When we take multiple random samples from any distribution, the distribution of the sample means will approximate a normal distribution, regardless of the original distribution, as long as the sample size is large enough (typically 𝑛 ≥ 30).

**The importance of Central Limit Theorem**

- Allows us to use the normal distribution for inference (even when the original data is not normally distributed).
- Enables hypothesis testing and confidence intervals in data science.
- Foundation for many machine learning algorithms and statistical methods.



**Properties of Central Limit Theorem**

1. The Sample Mean Approaches Normality
- Even if the population distribution is skewed, the sample means will be normally distributed as 𝑛 increases.
2. The Mean of the Sample Means Approaches the Population Mean
- If the population has mean 𝜇. then the sample means will also center around 𝜇.
3. The Standard Deviation of the Sample Means Shrinks
- The variability of the sample means decreases as 𝑛 increases.
- The standard deviation of the sample means (Standard Error) is:

    ![standard error](assets/sd-error.png)

    𝜎𝑋ˉ= standard deviation of sample means

    𝜎 = standard deviation of population

    𝑛 = sample size


In [None]:
import numpy as np
import matplotlib.pyplot as plt

np.random.seed(42)
population = np.random.exponential(scale=2, size=10000)

num_samples = 1000 
sample_size = 30 
sample_means = []

for _ in range(num_samples):
    sample = np.random.choice(population, size=sample_size, replace=True)
    sample_means.append(np.mean(sample))

# Plot original skewed population distribution
plt.figure(figsize=(12, 5))

plt.subplot(1, 2, 1)
plt.hist(population, bins=50, color='orange', alpha=0.7, edgecolor='black')
plt.title("Original Skewed Population Distribution")
plt.xlabel("Value")
plt.ylabel("Frequency")

# Plot the sample means
plt.subplot(1, 2, 2)
plt.hist(sample_means, bins=50, color='blue', alpha=0.7, edgecolor='black')
plt.title("Sample Means Approximate Normal Distribution")
plt.xlabel("Sample Mean")
plt.ylabel("Frequency")

plt.tight_layout()
plt.show()


**Population**

A population is the entire group of individuals or items that we want to study.

Example:
- All students in a university.
- All smartphones manufactured by a company.
- All customers of an e-commerce website.

Characteristics of Population:
- Includes all members of a group.
- Usually too large to study directly.
- Represented by parameters (e.g., population mean 𝜇, population standard deviation 𝜎).

**Sample**

A sample is a subset of the population that is selected for study.

Example:
- 500 randomly selected students from a university.
- 100 randomly tested smartphones from a factory.
- A survey of 1,000 customers from an online store.

Characteristics of a Sample:
- Smaller than the population.
- Should be randomly selected for unbiased results.
- Represented by statistics (e.g., sample mean 𝑋ˉ, sample standard deviation 𝑠).

Reasons of using a Sample instead of population:

In real-world scenarios, analyzing an entire population is often impractical due to:
- Time constraints (surveying millions of people takes too long).
- High cost (testing all smartphones in a factory is expensive).
- Data availability (we cannot measure all internet users).

Thus, we use samples to estimate population characteristics.
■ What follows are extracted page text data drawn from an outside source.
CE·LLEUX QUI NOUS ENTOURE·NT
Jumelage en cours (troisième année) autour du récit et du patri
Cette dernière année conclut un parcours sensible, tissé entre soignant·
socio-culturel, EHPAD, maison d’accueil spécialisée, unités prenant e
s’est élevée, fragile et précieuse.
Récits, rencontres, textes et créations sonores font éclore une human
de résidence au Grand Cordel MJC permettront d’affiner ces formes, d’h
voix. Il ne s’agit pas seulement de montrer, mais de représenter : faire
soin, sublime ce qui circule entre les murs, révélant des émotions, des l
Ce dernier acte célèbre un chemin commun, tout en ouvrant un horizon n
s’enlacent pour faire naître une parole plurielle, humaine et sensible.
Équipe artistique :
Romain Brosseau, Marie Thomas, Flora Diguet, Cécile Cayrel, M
This is called statistical inference.

In [None]:
import numpy as np

# Create a "population" of 100,000 values
np.random.seed(42)
population = np.random.normal(loc=50000, scale=10000, size=100000)  # Mean=50,000, Std Dev=10,000

# Take a random sample of size 1,000 from the population
sample = np.random.choice(population, size=1000, replace=False)

# Calculate statistics
pop_mean = np.mean(population)  # Population mean
pop_std = np.std(population)    # Population standard deviation
sample_mean = np.mean(sample)   # Sample mean
sample_std = np.std(sample, ddof=1)  # Sample standard deviation

print(f"Population Mean: {pop_mean:.2f}")
print(f"Sample Mean: {sample_mean:.2f}")
print(f"Population Standard Deviation: {pop_std:.2f}")
print(f"Sample Standard Deviation: {sample_std:.2f}")


Key takeaways:

- The sample mean is close to the population mean, but not exactly the same.
- The sample standard deviation is slightly higher because we use 𝑛 − 1 (Bessel's correction) for unbiased estimation.
- Larger sample sizes give better estimates of the population (as per the Law of Large Numbers).